--- START ---
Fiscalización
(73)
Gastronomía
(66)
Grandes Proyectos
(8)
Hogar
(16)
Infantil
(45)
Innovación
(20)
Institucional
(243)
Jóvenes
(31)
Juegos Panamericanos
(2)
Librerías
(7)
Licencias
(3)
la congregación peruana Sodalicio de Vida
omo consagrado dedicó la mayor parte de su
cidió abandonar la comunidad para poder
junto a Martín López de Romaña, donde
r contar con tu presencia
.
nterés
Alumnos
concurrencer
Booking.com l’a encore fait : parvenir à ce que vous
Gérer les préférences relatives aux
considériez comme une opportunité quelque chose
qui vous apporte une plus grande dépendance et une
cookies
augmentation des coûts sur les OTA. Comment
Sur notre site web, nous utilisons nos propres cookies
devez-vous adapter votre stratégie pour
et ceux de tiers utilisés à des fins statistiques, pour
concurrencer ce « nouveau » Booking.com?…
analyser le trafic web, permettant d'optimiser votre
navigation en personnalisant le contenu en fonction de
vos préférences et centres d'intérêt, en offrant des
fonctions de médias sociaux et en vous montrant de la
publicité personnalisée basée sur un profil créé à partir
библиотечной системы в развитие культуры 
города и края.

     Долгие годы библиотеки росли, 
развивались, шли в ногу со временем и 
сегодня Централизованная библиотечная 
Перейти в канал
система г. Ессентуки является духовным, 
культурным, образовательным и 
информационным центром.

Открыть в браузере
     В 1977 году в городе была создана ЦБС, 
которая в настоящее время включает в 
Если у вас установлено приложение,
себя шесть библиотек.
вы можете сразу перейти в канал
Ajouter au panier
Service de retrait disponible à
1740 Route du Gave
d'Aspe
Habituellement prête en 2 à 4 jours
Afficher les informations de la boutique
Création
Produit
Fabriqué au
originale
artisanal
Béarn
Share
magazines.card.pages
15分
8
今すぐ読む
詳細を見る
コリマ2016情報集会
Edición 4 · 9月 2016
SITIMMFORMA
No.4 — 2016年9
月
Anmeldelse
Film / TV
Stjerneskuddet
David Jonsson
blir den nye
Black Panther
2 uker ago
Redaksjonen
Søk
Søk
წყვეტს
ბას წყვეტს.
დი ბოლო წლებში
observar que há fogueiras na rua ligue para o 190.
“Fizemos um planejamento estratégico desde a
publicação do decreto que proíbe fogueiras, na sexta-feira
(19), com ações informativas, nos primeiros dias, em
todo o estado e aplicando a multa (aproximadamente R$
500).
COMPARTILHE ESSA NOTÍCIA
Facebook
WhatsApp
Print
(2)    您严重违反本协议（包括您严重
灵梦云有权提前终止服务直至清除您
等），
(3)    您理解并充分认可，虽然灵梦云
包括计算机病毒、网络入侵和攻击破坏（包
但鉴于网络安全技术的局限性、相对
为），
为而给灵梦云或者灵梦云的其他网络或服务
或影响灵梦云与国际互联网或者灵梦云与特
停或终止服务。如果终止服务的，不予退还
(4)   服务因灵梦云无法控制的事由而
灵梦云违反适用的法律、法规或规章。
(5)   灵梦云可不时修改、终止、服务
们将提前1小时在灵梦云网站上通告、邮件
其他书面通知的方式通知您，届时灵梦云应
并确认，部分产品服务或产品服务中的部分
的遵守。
--- END ---
WHAT YOU SHOULD DO → Update the text of every entry above by replacing "cookies" with "témoins" wherever it occurs, leaving everything else as it is.

TASK RESULT →
Fiscalización
(73)
Gastronomía
(66)
Grandes Proyectos
(8)
Hogar
(16)
Infantil
(45)
Innovación
(20)
Institucional
(243)
Jóvenes
(31)
Juegos Panamericanos
(2)
Librerías
(7)
Licencias
(3)
la congregación peruana Sodalicio de Vida
omo consagrado dedicó la mayor parte de su
cidió abandonar la comunidad para poder
junto a Martín López de Romaña, donde
r contar con tu presencia
.
nterés
Alumnos
concurrencer
Booking.com l’a encore fait : parvenir à ce que vous
Gérer les préférences relatives aux
considériez comme une opportunité quelque chose
qui vous apporte une plus grande dépendance et une
témoins
augmentation des coûts sur les OTA. Comment
Sur notre site web, nous utilisons nos propres témoins
devez-vous adapter votre stratégie pour
et ceux de tiers utilisés à des fins statistiques, pour
concurrencer ce « nouveau » Booking.com?…
analyser le trafic web, permettant d'optimiser votre
navigation en personnalisant le contenu en fonction de
vos préférences et centres d'intérêt, en offrant des
fonctions de médias sociaux et en vous montrant de la
publicité personnalisée basée sur un profil créé à partir
библиотечной системы в развитие культуры 
города и края.

     Долгие годы библиотеки росли, 
развивались, шли в ногу со временем и 
сегодня Централизованная библиотечная 
Перейти в канал
система г. Ессентуки является духовным, 
культурным, образовательным и 
информационным центром.

Открыть в браузере
     В 1977 году в городе была создана ЦБС, 
которая в настоящее время включает в 
Если у вас установлено приложение,
себя шесть библиотек.
вы можете сразу перейти в канал
Ajouter au panier
Service de retrait disponible à
1740 Route du Gave
d'Aspe
Habituellement prête en 2 à 4 jours
Afficher les informations de la boutique
Création
Produit
Fabriqué au
originale
artisanal
Béarn
Share
magazines.card.pages
15分
8
今すぐ読む
詳細を見る
コリマ2016情報集会
Edición 4 · 9月 2016
SITIMMFORMA
No.4 — 2016年9
月
Anmeldelse
Film / TV
Stjerneskuddet
David Jonsson
blir den nye
Black Panther
2 uker ago
Redaksjonen
Søk
Søk
წყვეტს
ბას წყვეტს.
დი ბოლო წლებში
observar que há fogueiras na rua ligue para o 190.
“Fizemos um planejamento estratégico desde a
publicação do decreto que proíbe fogueiras, na sexta-feira
(19), com ações informativas, nos primeiros dias, em
todo o estado e aplicando a multa (aproximadamente R$
500).
COMPARTILHE ESSA NOTÍCIA
Facebook
WhatsApp
Print
(2)    您严重违反本协议（包括您严重
灵梦云有权提前终止服务直至清除您
等），
(3)    您理解并充分认可，虽然灵梦云
包括计算机病毒、网络入侵和攻击破坏（包
但鉴于网络安全技术的局限性、相对
为），
为而给灵梦云或者灵梦云的其他网络或服务
或影响灵梦云与国际互联网或者灵梦云与特
停或终止服务。如果终止服务的，不予退还
(4)   服务因灵梦云无法控制的事由而
灵梦云违反适用的法律、法规或规章。
(5)   灵梦云可不时修改、终止、服务
们将提前1小时在灵梦云网站上通告、邮件
其他书面通知的方式通知您，届时灵梦云应
并确认，部分产品服务或产品服务中的部分
的遵守。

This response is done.